ValueError: Index (3343) out of range (0-1601)

### Step 3: Deep Dive with QC Diagnostic Results

Let's take a deeper look at the results of our QC diagnostic. 

#### Perform a general scan of the distributions for each numeric variable

In [None]:
qc.column_histograms()

#### Check ranges of each variable

In [None]:
qc._max_min

These values look fairly reasonable and consistent. 

#### Identify any timestamp duplications and timestamp gaps. 

Duplications in October and gaps in March would suggest DST.

In [None]:
qc._time_duplications 

In [None]:
qc._time_gaps

Based on the duplicated timestamps, it does seem like there is a DST correction in spring but no time gap in the fall

#### Check the DST plot to look in more detail

In [None]:
qc.daylight_savings_plot()

So we do in fact have a gap in the spring data when DST kicks in (as well as duplicated data for some reason) but not duplicated data in the fall.

The final question regarding datetime is whether we're in UTC or local. Given the daylights savings gap, it's likely we're in local. This is further confirmed by the raw datetime info provided in the SCADA file, which shows either a +1h or +2h timezone from UTC. So we are operating in local time.

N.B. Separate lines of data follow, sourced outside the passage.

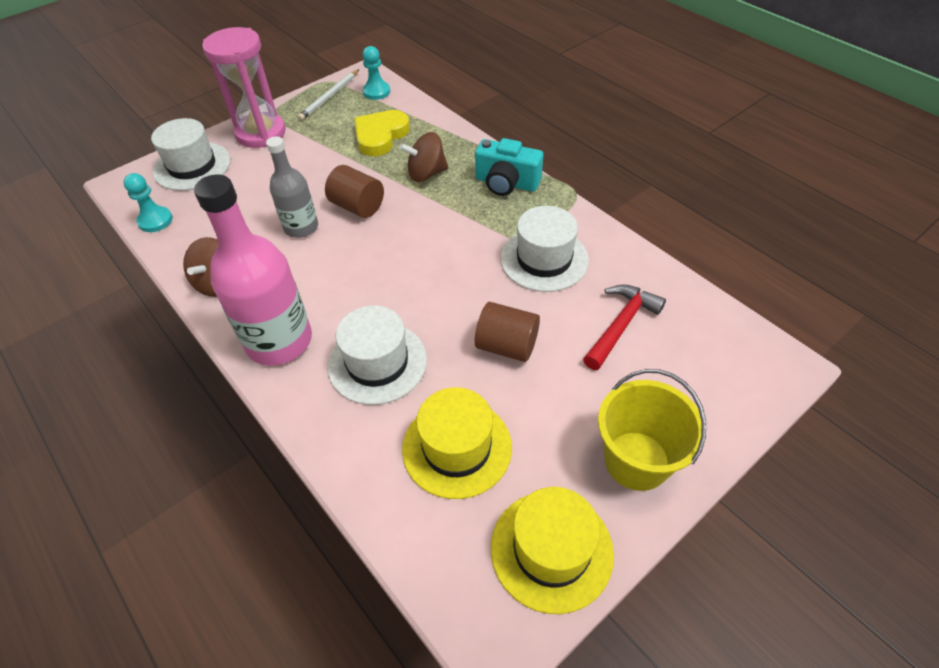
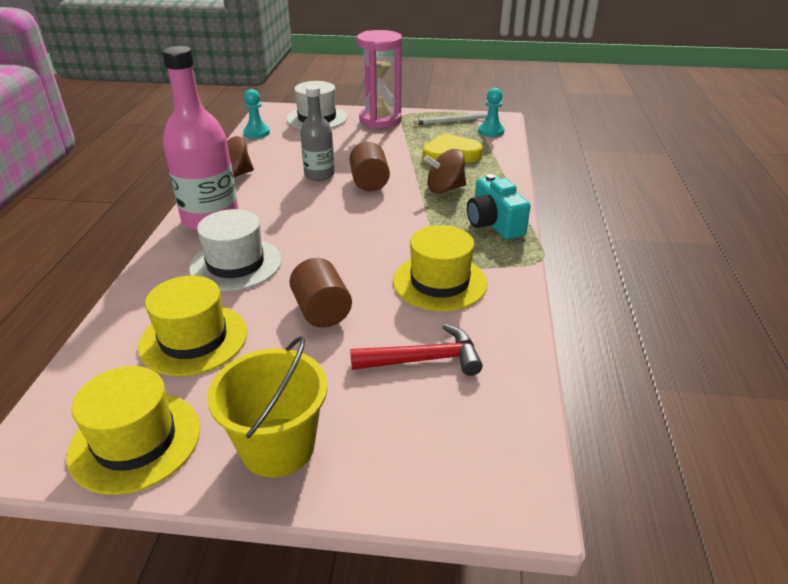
camera: 45 degrees right, 15 degrees down
brown spinning top [399,132,448,182] -> brown spinning top turned 45 degrees counterclockwise [424,149,466,194]
white hat [500,206,589,292] -> yellow hat [393,225,487,311]

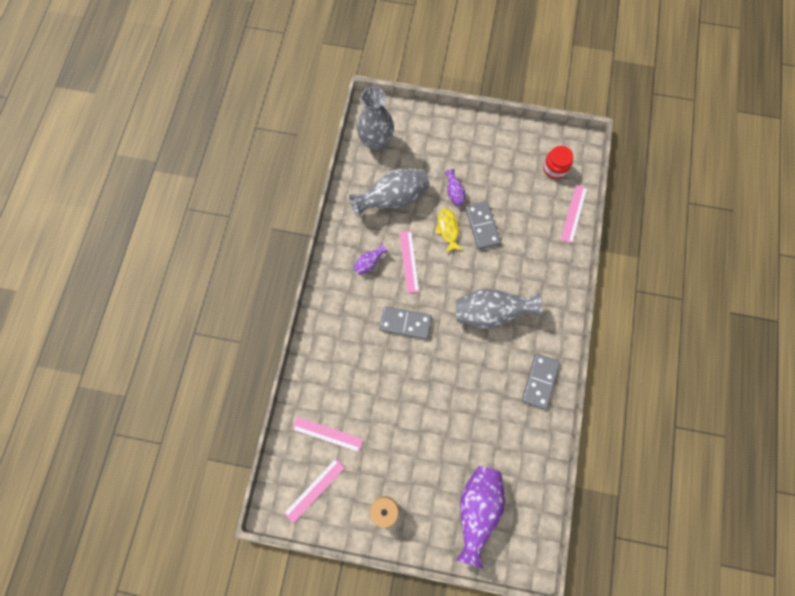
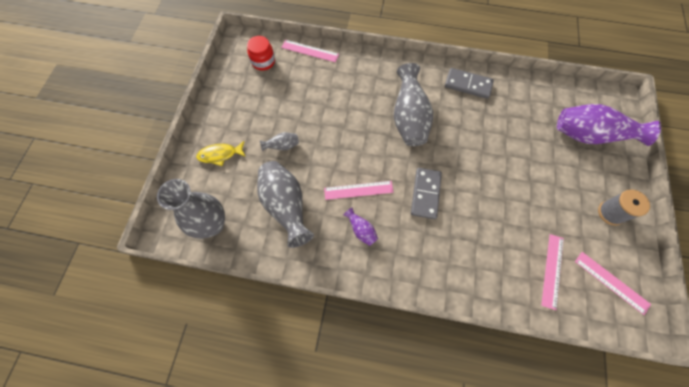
camera: 90 degrees left, 5 degrees down
yellow fish [435,208,463,253] -> yellow fish moved to [196,141,246,166]
purple vase [445,169,465,206] -> grey vase [260,132,299,151]
grey domino [465,201,501,249] -> none

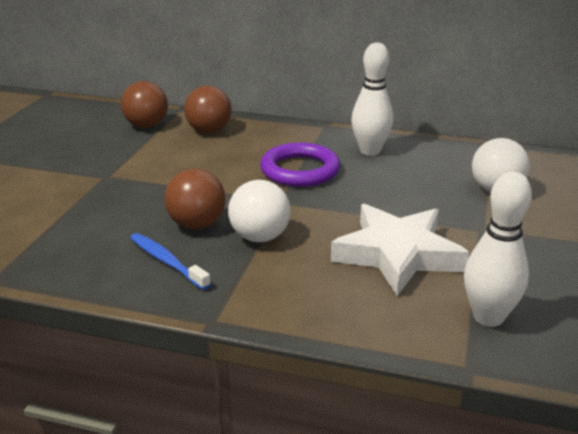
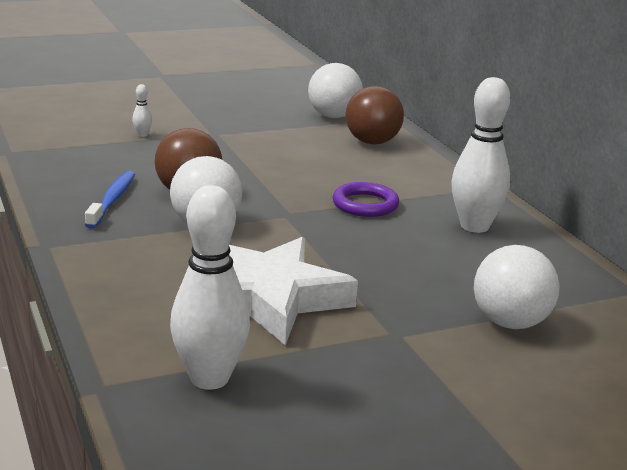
camera: 50 degrees right, 5 degrees down
brown ball [121,81,168,128] -> white ball [308,63,363,118]
purple ring [260,142,340,187] -> purple ring [333,182,399,217], size x0.65
none -> white bowling pin [132,84,152,137]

Therefore, the project import script for La Haute Borne should shift the timestep back to put it into UTC.

### Inspect the turbine power curves

Now that we have gathered some useful information about our timeseries, the one last check we may want to make is to inspect each turbine profile. We can look at each turbine's power curve and perform an initial scan for irregularities.

In [None]:
qc.plot_by_id('Ws_avg', 'P_avg')

Overall, these power curves look pretty common with some downtime, derating, and what look like a few erroneous data points. 

### Step 4: Performing adjustments on our data

Recall that this notebook is only for diagnostic QC of plant data and does not actually change the data in the project import script. Any issues identifed here should be incorporated into the project import script. 

Note that the necessary corrections have alreayd been applied to the project import script for this data.